# When Do Rbp's Get Red Bellies?



## Piranha feeder (Jun 15, 2010)

I have 6 RBPs and they r almost 3in. So I was wondering when do they start getting red bellies?? Thanks!


----------



## Johnny_Zanni (Nov 8, 2009)

They should get them soon. Some get really intense red some just get orange


----------



## CLUSTER ONE (Aug 2, 2006)

What is their setup and what are you feeding them? Usually you will see some at around 2" mayby even sooner if your feeding them good things. Just give it time and they should get it.


----------



## Piranha feeder (Jun 15, 2010)

CLUSTER ONE said:


> What is their setup and what are you feeding them? Usually you will see some at around 2" mayby even sooner if your feeding them good things. Just give it time and they should get it.

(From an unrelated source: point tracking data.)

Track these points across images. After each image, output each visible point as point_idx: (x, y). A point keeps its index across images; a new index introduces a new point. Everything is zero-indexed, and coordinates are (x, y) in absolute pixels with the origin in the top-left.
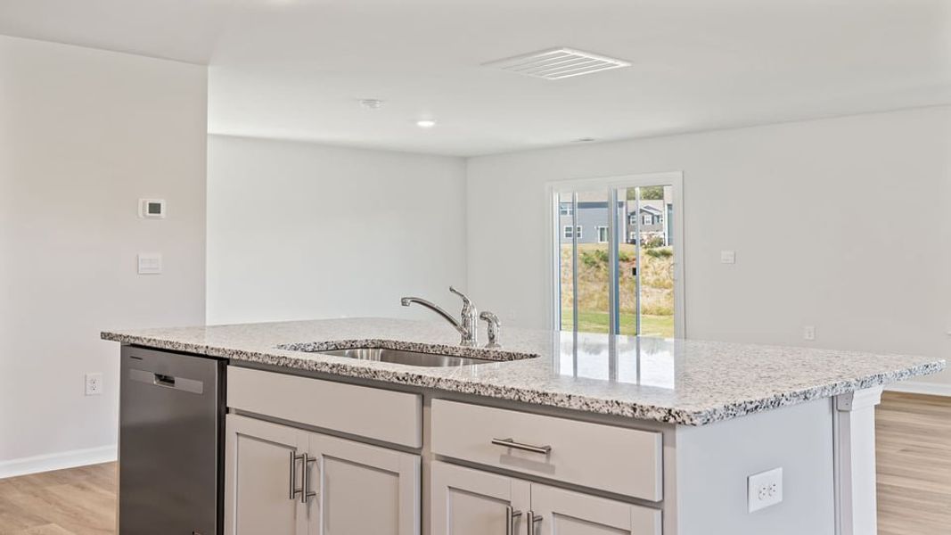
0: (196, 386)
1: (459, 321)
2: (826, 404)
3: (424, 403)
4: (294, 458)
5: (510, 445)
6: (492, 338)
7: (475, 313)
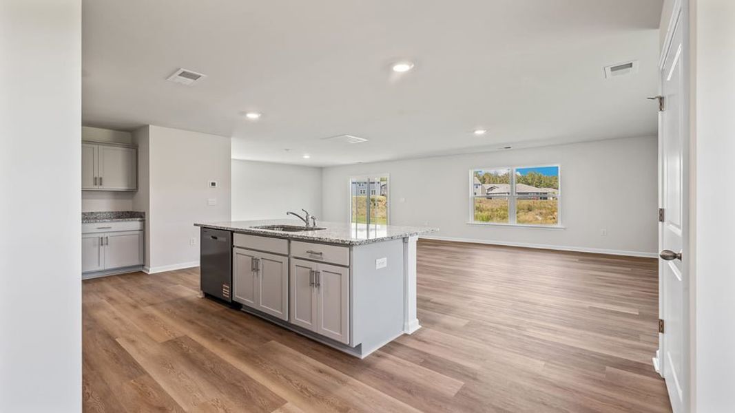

55 gal and I'm feeding them Hikari carnivore pellets as well as jumbo shrimp and some white fish fillet.


----------



## CLUSTER ONE (Aug 2, 2006)

Sounds like the food is fine so nothing seems wrong. It may just be the tank conditions as some p's lose or gain clour depending on your setup. When they grow abit more they should get more colour. You could try a colour enhancing pellet or some vitamin supllements if you wanted


----------